太平洋クロマグロの資源管理を話し合う国際…


 太平洋クロマグロの資源管理を話し合う国際会議で、2022年の漁獲枠を増やす日本の提案が一部、認められた。米国やメキシコ、韓国、台湾など6カ国・地域の賛同が得られたという。

 最終的には、年内に開かれるWCPFC(中西部太平洋まぐろ類委員会)の年次会合で合意を得る必要がある。日本は資源の回復状況などについて丁寧な説明が求められている。

 太平洋地域には国際的な資源管理団体として、マグロ類の管理を行うWCPFCやIATTC(全米熱帯まぐろ類委員会)、サンマ資源や天皇海山海域などの管理を担うNPFC(北太平洋漁業委員会)などさまざまある。
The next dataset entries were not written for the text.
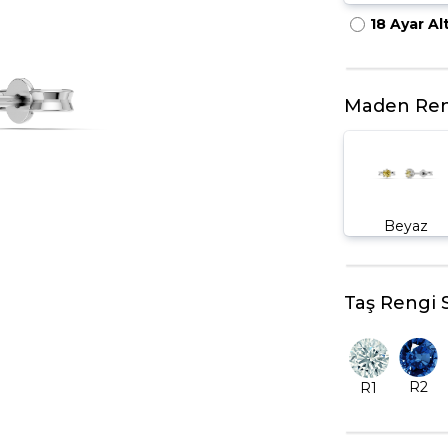
18 Ayar Al
HARFLI KOLYE UCU
LYE
TRIA YÜZÜK
TAMTUR YÜZÜK
Maden Ren
Beyaz
Taş Rengi 
R2
R1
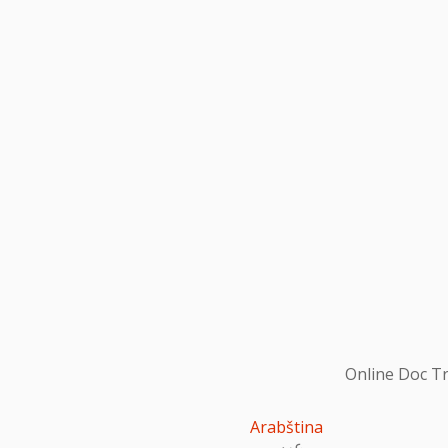
Online Doc Tr
Arabština
عربى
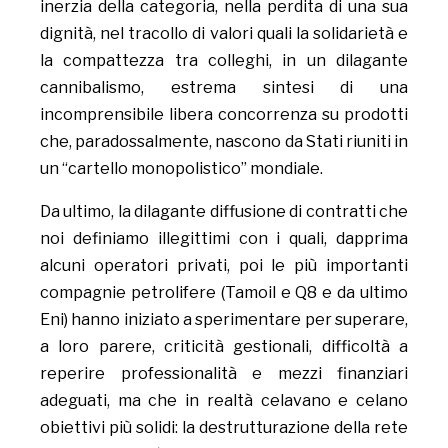
inerzia della categoria, nella perdita di una sua
dignità, nel tracollo di valori quali la solidarietà e
la compattezza tra colleghi, in un dilagante
cannibalismo, estrema sintesi di una
incomprensibile libera concorrenza su prodotti
che, paradossalmente, nascono da Stati riuniti in
un “cartello monopolistico” mondiale.
Da ultimo, la dilagante diffusione di contratti che
noi definiamo illegittimi con i quali, dapprima
alcuni operatori privati, poi le più importanti
compagnie petrolifere (Tamoil e Q8 e da ultimo
Eni) hanno iniziato a sperimentare per superare,
a loro parere, criticità gestionali, difficoltà a
reperire professionalità e mezzi finanziari
adeguati, ma che in realtà celavano e celano
obiettivi più solidi: la destrutturazione della rete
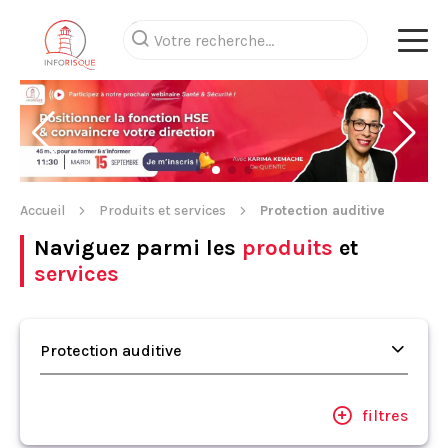
Accueil
Produits et services
Protection auditive
Naviguez parmi les
produits
et
services
Protection auditive
filtres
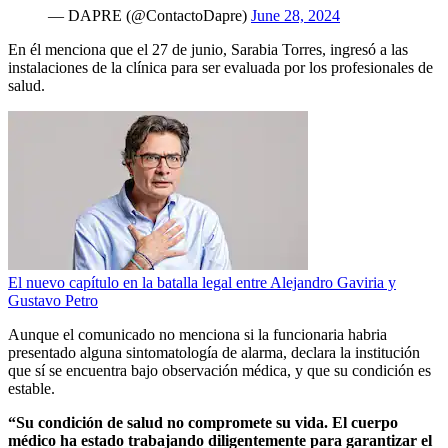
— DAPRE (@ContactoDapre)
June 28, 2024
En él menciona que el 27 de junio, Sarabia Torres, ingresó a las
instalaciones de la clínica para ser evaluada por los profesionales de
salud.
El nuevo capítulo en la batalla legal entre Alejandro Gaviria y
Gustavo Petro
Aunque el comunicado no menciona si la funcionaria habria
presentado alguna sintomatología de alarma, declara la institución
que sí se encuentra bajo observación médica, y que su condición es
estable.
“Su condición de salud no compromete su vida. El cuerpo
médico ha estado trabajando diligentemente para garantizar el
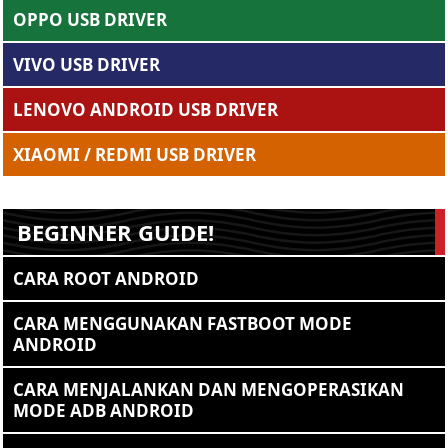
OPPO USB DRIVER
VIVO USB DRIVER
LENOVO ANDROID USB DRIVER
XIAOMI / REDMI USB DRIVER
BEGINNER GUIDE!
CARA ROOT ANDROID
CARA MENGGUNAKAN FASTBOOT MODE
ANDROID
CARA MENJALANKAN DAN MENGOPERASIKAN
MODE ADB ANDROID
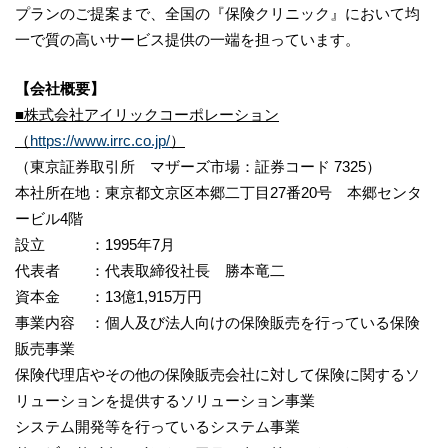
プランのご提案まで、全国の『保険クリニック』において均
一で質の高いサービス提供の一端を担っています。
【会社概要】
■株式会社アイリックコーポレーション
（
https://www.irrc.co.jp/
）
（東京証券取引所 マザーズ市場：証券コード 7325）
本社所在地：東京都文京区本郷二丁目27番20号 本郷センタ
ービル4階
設立 ：1995年7月
代表者 ：代表取締役社長 勝本竜二
資本金 ：13億1,915万円
事業内容 ：個人及び法人向けの保険販売を行っている保険
販売事業
保険代理店やその他の保険販売会社に対して保険に関するソ
リューションを提供するソリューション事業
システム開発等を行っているシステム事業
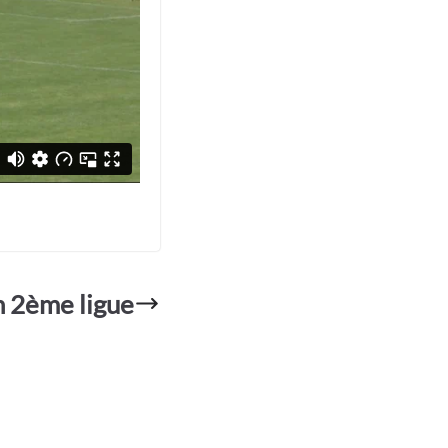
n 2ème ligue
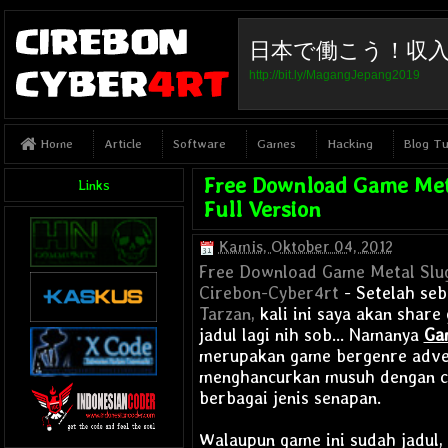
日本で働こう！収
http://bit.ly/MagangJepang2019
Article
Software
Games
Hacking
Blog Tu
Home
Free Download Game Met
Links
Full Version
Kamis, Oktober 04, 2012
Free Download Game Metal Slug
Cirebon-Cyber4rt
- Setelah se
Tarzan,
kali ini saya akan share
jadul lagi nih sob... Namanya
Ga
merupakan game bergenre adven
menghancurkan musuh dengan 
berbagai jenis senapan.
Walaupun game ini sudah jadul,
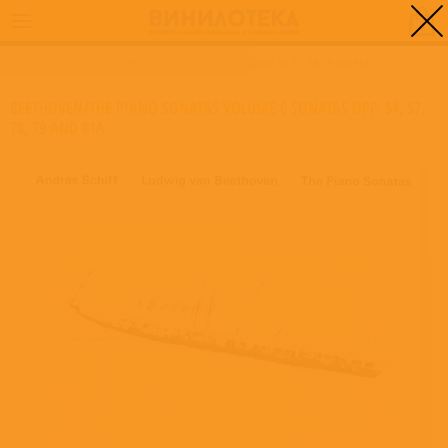
0
ГЛАВНАЯ
/
BEETHOVEN/THE PIANO SONATAS VOLUME 6 SONATAS OPP. 54, 57, 78, 79 AND 81A
BEETHOVEN/THE PIANO SONATAS VOLUME 6 SONATAS OPP. 54, 57,
78, 79 AND 81A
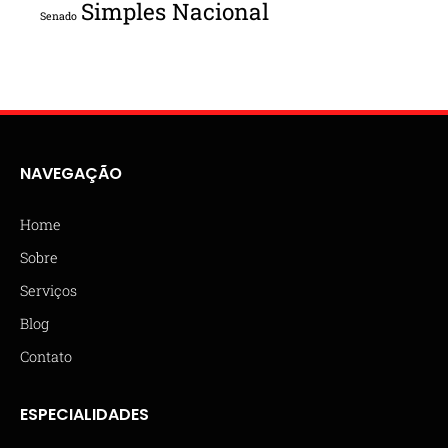
Simples Nacional
Senado
NAVEGAÇÃO
Home
Sobre
Serviços
Blog
Contato
ESPECIALIDADES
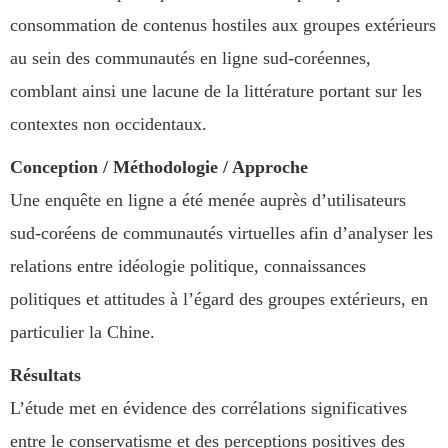
consommation de contenus hostiles aux groupes extérieurs
au sein des communautés en ligne sud-coréennes,
comblant ainsi une lacune de la littérature portant sur les
contextes non occidentaux.
Conception / Méthodologie / Approche
Une enquête en ligne a été menée auprès d’utilisateurs
sud-coréens de communautés virtuelles afin d’analyser les
relations entre idéologie politique, connaissances
politiques et attitudes à l’égard des groupes extérieurs, en
particulier la Chine.
Résultats
L’étude met en évidence des corrélations significatives
entre le conservatisme et des perceptions positives des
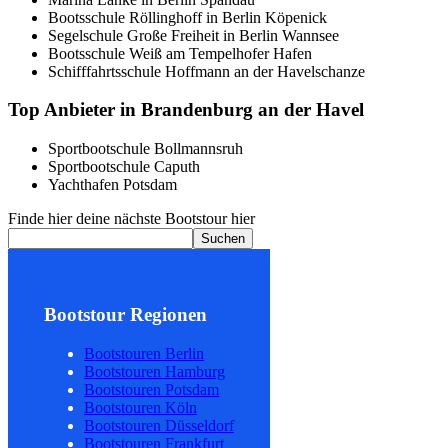
Bootsschule Röllinghoff in Berlin Köpenick
Segelschule Große Freiheit in Berlin Wannsee
Bootsschule Weiß am Tempelhofer Hafen
Schifffahrtsschule Hoffmann an der Havelschanze
Top Anbieter in Brandenburg an der Havel
Sportbootschule Bollmannsruh
Sportbootschule Caputh
Yachthafen Potsdam
Finde hier deine nächste Bootstour hier
Suchen
Bootstour Regionen
Bootstouren Berlin
Bootstouren Hamburg
Bootstouren Potsdam
Bootstouren Köln
Bootstouren Düsseldorf
Bootstouren Frankfurt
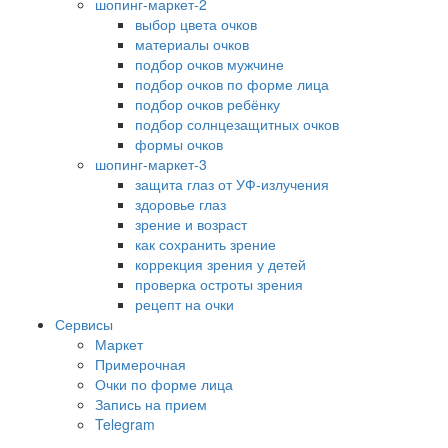
шопинг-маркет-2
выбор цвета очков
материалы очков
подбор очков мужчине
подбор очков по форме лица
подбор очков ребёнку
подбор солнцезащитных очков
формы очков
шопинг-маркет-3
защита глаз от УФ-излучения
здоровье глаз
зрение и возраст
как сохранить зрение
коррекция зрения у детей
проверка остроты зрения
рецепт на очки
Сервисы
Маркет
Примерочная
Очки по форме лица
Запись на прием
Telegram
日本は積極的に関与し、資源管理でイニシアチブを取っていきたい。

 太平洋のクロマグロやカツオ、サンマなどの生育状況、資源量などについて、これまで以上に資源相互の関連性が強くなってきている。さらに絶滅の恐れがある野生生物の種類も増え、その扱いなどにも注意が要る。

 海は公共の利益のために管理するには最も好ましい共有利用物だ。わが国は江戸時代まで近海、沿海漁業にも「総有、入会」という海の共同利用の考え方があって実践された。その伝統が今日まで「共同漁業権」の中に生きている。

 それに比べ欧米の漁業のあり方は従来、私有財産と市場経済を至上としている。公海を最も積極的に利用してきた日本の資源管理に関する役割は、広大な太平洋でも決して小さくない。